Thursday, September 1, 2011

Fantastic George!

At the beginning of our runs our group leader George asks us loudly "how's everyone feeling tonight?" our response is shouted just as loudly back at him "Fantastic George!"

Last night's run was 3.2 miles, yep a full 5K. It was so they could get an idea of our actual time and pace. Our group rules are strict with no headphones, no music. I've never run without music....so it was difficult. I also started out a lot faster than I should. That always happens with groups. I mean I even started towards the back of the group. I did well with keeping up with the group the first time around but then my pace slowed, the air grew thicker, and I had to walk/run.

I know walk/run is not the end of the world. Hell, I do it in most races. It's just when everyone in the group you are running with looks ten times healthier than you, well you try to emulate their health as well.

My "winner" finisher's medal
The second time around a mentor walked parts with me and shouted out tips of relaxing my arms more and keeping my arms at my side while walking and use them to pump. So it was great. Also, they are an encouraging bunch - which is nice. I kept smiling & laughing the entire time so that is a real good thing.

At the end of the race they gave us out finisher's medals. Which is really nice. How did I do? around 47 minutes. So I am off from my last 5K time of 41 minutes. Still, I haven't run in 6 weeks and I felt like crap this morning. So I'm OK with the 47 minutes for right now. It's a good starting time. Ultimately, when I ran The Boilermaker my split time for the 10K portion was 1hr36min so my goal is come November to beat that time. I'd LOVE to run a 10K in an hour or 1:10 but beating my 1:36 is my success goal.

The rest of the week is interesting, especially with my rehearsal schedule. So it's yoga tomorrow, short run on Friday, cross training Saturday, and then a short run & strength training on Sunday. I'm not sure if I'll get yoga in tomorrow because 1. i don't know how to do it. 2. i don't have a gym membership and 3. I have rehearsal at 7pm tomorrow. Friday's run is no problem and Saturday is no problem. Sunday I'll just have to wake up early to get it done before I start Tech Sunday.

So in 10 weeks I should be slimming down, training my legs & lungs, building strength, and making some new friends.

Wednesday, August 31, 2011

tonight is the "first day of classes"

I am slowly getting ready for tonight. I am nervous.

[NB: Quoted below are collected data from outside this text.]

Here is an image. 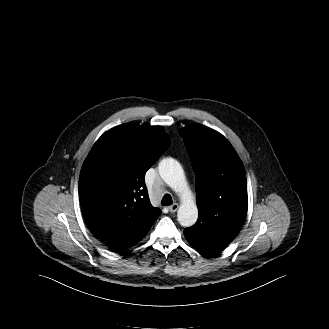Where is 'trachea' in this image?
Returning a JSON list of instances; mask_svg holds the SVG:
<instances>
[{
  "mask_svg": "<svg viewBox=\"0 0 329 329\" xmlns=\"http://www.w3.org/2000/svg\"><path fill=\"white\" fill-rule=\"evenodd\" d=\"M172 204V197L169 194H165L161 200L162 206H168Z\"/></svg>",
  "mask_w": 329,
  "mask_h": 329,
  "instance_id": "obj_1",
  "label": "trachea"
}]
</instances>
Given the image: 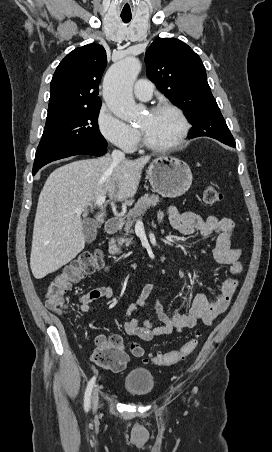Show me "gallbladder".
Instances as JSON below:
<instances>
[{"mask_svg":"<svg viewBox=\"0 0 272 452\" xmlns=\"http://www.w3.org/2000/svg\"><path fill=\"white\" fill-rule=\"evenodd\" d=\"M98 224L92 219H86L83 222V233L85 237V241L87 243H91L95 240L97 235Z\"/></svg>","mask_w":272,"mask_h":452,"instance_id":"bac80fb5","label":"gallbladder"}]
</instances>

I am slow. I am currently run down. I struggle with the notion of me being a runner.

I haven't put on any of my running gear (besides my shoes) for 6 weeks. So I feel like I am starting at the beginning again. I know I will have to start and stop a lot. Which makes me feel like "they're all going to laugh at me."

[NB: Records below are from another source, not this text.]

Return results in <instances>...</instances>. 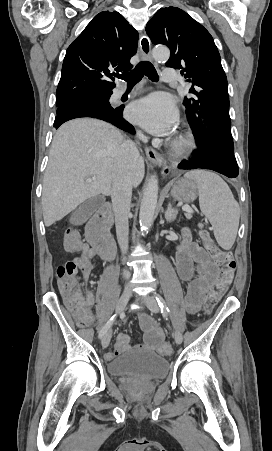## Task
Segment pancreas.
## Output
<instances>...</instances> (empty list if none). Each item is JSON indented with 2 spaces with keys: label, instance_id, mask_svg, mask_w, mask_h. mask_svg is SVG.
Listing matches in <instances>:
<instances>
[{
  "label": "pancreas",
  "instance_id": "pancreas-1",
  "mask_svg": "<svg viewBox=\"0 0 272 451\" xmlns=\"http://www.w3.org/2000/svg\"><path fill=\"white\" fill-rule=\"evenodd\" d=\"M185 218H187V220H191L192 218V214H184Z\"/></svg>",
  "mask_w": 272,
  "mask_h": 451
}]
</instances>
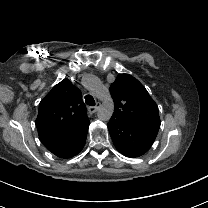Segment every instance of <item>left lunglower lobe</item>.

I know they are adults and they won't laugh but i wonder if they will question my actual ability to do the program.

Hollie it's a 10K training program. You ran a 15K. You survived it.

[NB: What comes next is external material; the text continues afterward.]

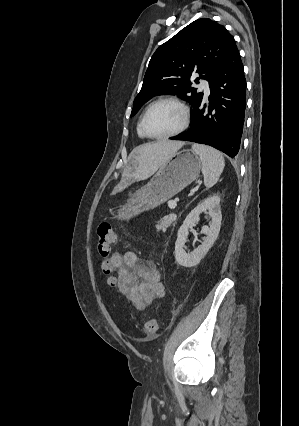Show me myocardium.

still, these are my worries.

I also downloaded the week schedule. Really, for the next two weeks all I have time for is the Wednesday night group work. But there is some cross training, some strength, some longer runs, and some yoga in there.

I'll feel better when Frankenstein:A New Musical is done because I'll have more time.

Last year, this is when I started training for the Turkey Trot 5K.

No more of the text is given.